- The Washington Times - Tuesday, September 29, 2015

A California man who aimed a laser pointer at a law enforcement helicopter has been sentenced by a federal judge to nearly two years in prison.

Barry Lee Bowser, 52, received a 21-month sentence Tuesday. He had faced upwards of five years in prison and a $250,000 fine after a jury convicted him in July of aiming the beam of a laser pointer at an aircraft.

Federal authorities charged Bowser last year after the pilot of a Kern County Sheriff’s Office helicopter was momentarily blinded with a beam of light while he was providing aerial support for officers who were searching for a man armed with a gun.
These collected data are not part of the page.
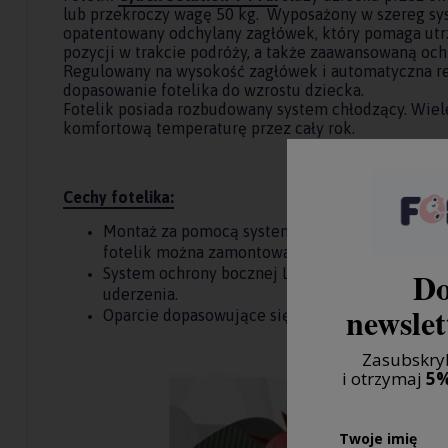
lub przekroczy wagę 50 kg. Wyposażony w szereg sy
opatentowany odchylany zagłówek, który pomaga ut
pozycji w trakcie podróży, a także zaawansowaną oc
Regulowany na wysokość zagłówek i automatyczna re
dopasowanie fotelika do wzrostu dziecka.
Fotelik posiada rozbudowany system chłodzący. Wie
komfortową temperaturę przez cały rok.
Cechy fotelika:
Montaż za pomocą systemu isofix lub w przypa
fotelik można zamontować przy pomocy 3-pun
Do
System ochrony bocznej L.S.P. System poprawi
uderzenia.
newslet
Oparcie dopasowujące się do oparcia siedzen
Zasubskryb
i otrzymaj
5%
Twoje imię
Prosecutors said the chopper was about 500 feet off the ground when it was suddenly illuminated by the laser beam.

The pilot experienced flash blindness and eye discomfort that lasted for several hours and was forced to end his mission early.

During Bowser’s two-day trial earlier this year, prosecutors explained that they tracked the source of the light to property owned by Bowser around one-eighth of a mile away from where the pilot was momentarily blinded. When quizzed by authorities, Bowser admitted that he had “just placed new batteries in the laser and was testing its capabilities,” according to a FBI statement issued this year after a conviction was secured.

U.S. District Judge Lawrence J. O’Neill said during Tuesday’s sentencing that he had elected to hand down a 21-month sentence because Bowser had obstructed justice by concealing the laser at first and providing false statements during the federal investigation, an ABC News affiliate reported.

Purposely aiming a laser beam at an aircraft or its flight path became a federal crime in 2012 when President Obama signed the Federal Aviation Administration Modernization and Reform Act. Last year, the FAA received 3,894 reports involving laser beams and aircraft, and the FBI said an average of 11 incidents occurred nationwide each day in 2013.

The FAA said Tuesday it was investigating reports of an incident that occurred earlier that morning in Grand Rapids, Michigan, involving a non-commercial plane and a laser pointer.